Colmeiro lo sabe todo de Manolo. Yo solo sé algunas pocas cosas aprendidas de la convivencia en las redacciones y los fregados políticos y culturales durante más de 30 años. No he conocido a nadie, ni de este oficio ni de ningún otro, más trabajador ni más pundonoroso. Su productividad, palabra casi prohibida en la cultura progresista, era insuperable. Su precisión, su exactitud. Cumplía los plazos y clavaba la extensión de los artículos como nadie. Leía todo lo que había que leer, periódicos, novelas, ensayos filosóficos o comics. Un periodista insuperable.
Intuyo dientes largos de envidia. Los hizo crecer y mucho. Estuvo arriba del todo en el oficio y durante tanto tiempo. Los hace crecer todavía. Algunos se lo encuentran en el ascensor de sus pesadillas, allí donde rumian sus fracasos y sus frustraciones. Yo sigo aprendiendo de Manolo, mi admirable vecino. De este libro, sin ir más lejos, para mí como un encuentro más en el ascensor de nuestro vecindario barcelonés.
O parisino: también me lo encontré en París un par de veces, en la calle. Era entonces nuestro vecindario, no sé qué es ahora. O apátrida: alguien dijo que la patria es el lugar de donde hay que huir en algún momento y Manolo le canta a Colmeiro las bondades de sentirse extranjero en su propio país, tremendamente estimulante aunque produzca pequeñas molestias sicológicas. Ese es el territorio compartido más estimado por ambos, la patria de los apátridas. Él era el polaco, el catalán, en la corte del rey Juan Carlos, pero también el charnego en la corte del rey Pujol.
Ante tanto tropiezo y coincidencia opté incluso por pedirle prestada la rúbrica de sus artículos en el Tele/eXpres, de cuando yo era becario y Manolo un columnista de prestigio. Su columna de comentarios de política internacional e incidentalmente de temas culturales se llamaba Del alfiler al elefante, una imagen perfecta del cuerno de la abundancia periodística que era Manolo con su capacidad para fabricar todo tipo de historias y de anticipar incluso la idea de la globalización. Así se llama el blog que publico desde 2005 en El País Digital, en homenaje a quien finalmente podría decir que fue mi maestro.

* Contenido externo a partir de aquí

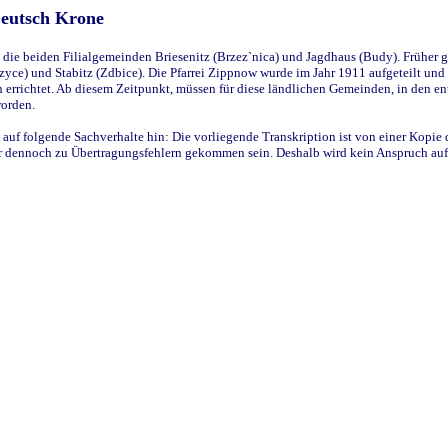
Deutsch Krone
ie beiden Filialgemeinden Briesenitz (Brzez`nica) und Jagdhaus (Budy). Früher g
yce) und Stabitz (Zdbice). Die Pfarrei Zippnow wurde im Jahr 1911 aufgeteilt und e
en errichtet. Ab diesem Zeitpunkt, müssen für diese ländlichen Gemeinden, in den
worden.
 auf folgende Sachverhalte hin: Die vorliegende Transkription ist von einer Kopie 
aber dennoch zu Übertragungsfehlern gekommen sein. Deshalb wird kein Anspruch auf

¿Una metáfora? No señor. Manolo fue un periodista orquesta. En un país más generoso habría llegado a dirigir el mayor diario de su ciudad y parte del extranjero. Y encima también fue mi profesor en la escuela de periodismo. De vez en cuando, leo de nuevo Informe sobre la información, el primer ensayo sobre los medios de comunicación en España. Sirve todavía. Todo lo que releo suyo me sirve todavía. Y más si se trata de piezas escondidas que alguien con sabiduría y criterio sabe devolver a los lectores.
Varias generaciones enteras de periodistas barceloneses pertenecemos a su genealogía.
Ahora me atrevo a escribir estas frases introductorias a un libro que no las necesita solo para poder decir estas cosas y para expresar mi agradecimiento cuando se van a cumplir ya diez años de su muerte en el aeropuerto de Bangkok, después de mandar esa columna que jamás faltaba a su cita de los lunes. Gracias Manolo. Gracias Colmeiro. ¡Ascensor!
(Este texto es el prólogo de El ruido y la furia. Conversaciones con Manuel Vázquez Montalbán, desde el planeta de los simios, de José Colmeiro, Iberoamericana Editorial Vervuert, 2013).